#### PROBLEM TO SOLVE
Search the data for "field". Return each matching line.

#### Stored data entries
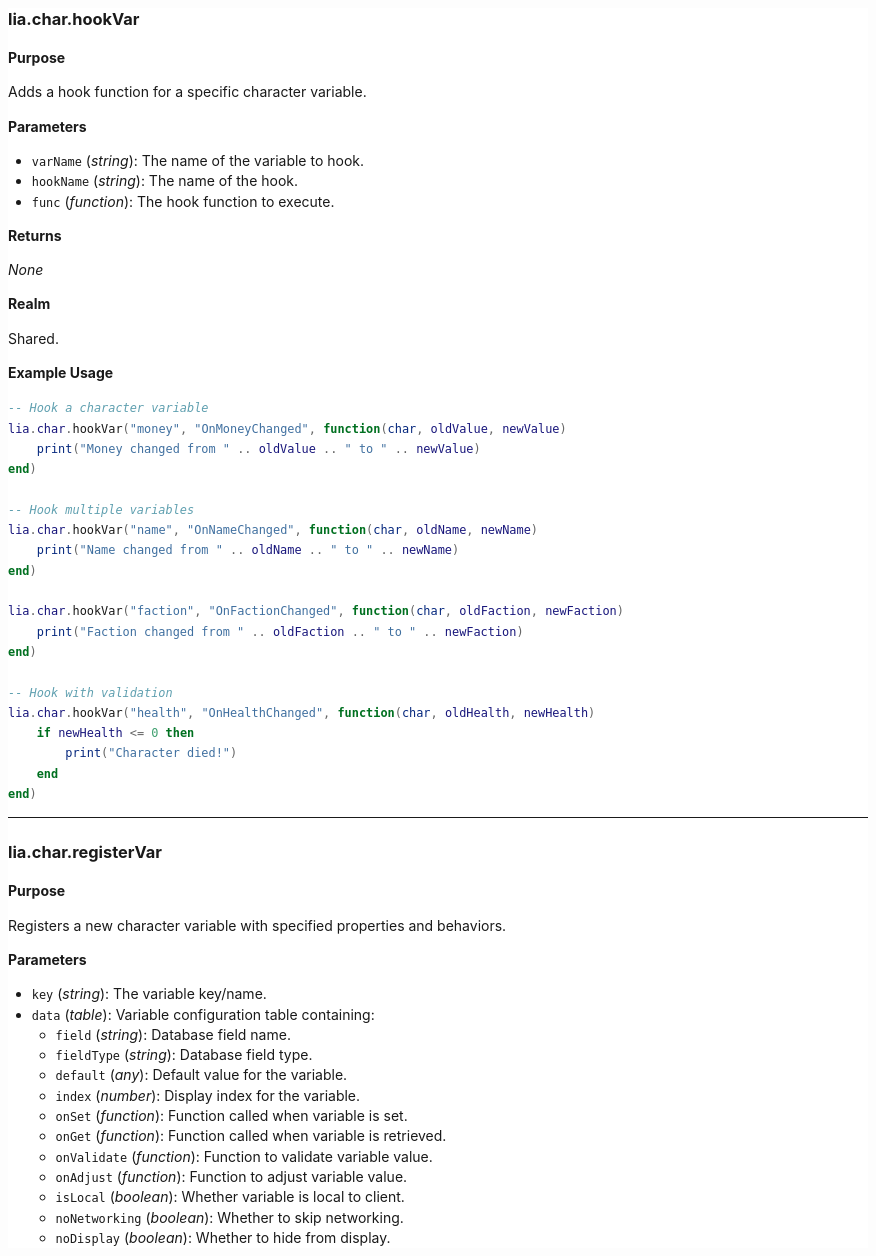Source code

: ### lia.char.hookVar

**Purpose**

Adds a hook function for a specific character variable.

**Parameters**

* `varName` (*string*): The name of the variable to hook.
* `hookName` (*string*): The name of the hook.
* `func` (*function*): The hook function to execute.

**Returns**

*None*

**Realm**

Shared.

**Example Usage**

```lua
-- Hook a character variable
lia.char.hookVar("money", "OnMoneyChanged", function(char, oldValue, newValue)
    print("Money changed from " .. oldValue .. " to " .. newValue)
end)

-- Hook multiple variables
lia.char.hookVar("name", "OnNameChanged", function(char, oldName, newName)
    print("Name changed from " .. oldName .. " to " .. newName)
end)

lia.char.hookVar("faction", "OnFactionChanged", function(char, oldFaction, newFaction)
    print("Faction changed from " .. oldFaction .. " to " .. newFaction)
end)

-- Hook with validation
lia.char.hookVar("health", "OnHealthChanged", function(char, oldHealth, newHealth)
    if newHealth <= 0 then
        print("Character died!")
    end
end)
```

---

### lia.char.registerVar

**Purpose**

Registers a new character variable with specified properties and behaviors.

**Parameters**

* `key` (*string*): The variable key/name.
* `data` (*table*): Variable configuration table containing:
  * `field` (*string*): Database field name.
  * `fieldType` (*string*): Database field type.
  * `default` (*any*): Default value for the variable.
  * `index` (*number*): Display index for the variable.
  * `onSet` (*function*): Function called when variable is set.
  * `onGet` (*function*): Function called when variable is retrieved.
  * `onValidate` (*function*): Function to validate variable value.
  * `onAdjust` (*function*): Function to adjust variable value.
  * `isLocal` (*boolean*): Whether variable is local to client.
  * `noNetworking` (*boolean*): Whether to skip networking.
  * `noDisplay` (*boolean*): Whether to hide from display.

#### ANSWER TO THE PROBLEM
  * `field` (*string*): Database field name.
  * `fieldType` (*string*): Database field type.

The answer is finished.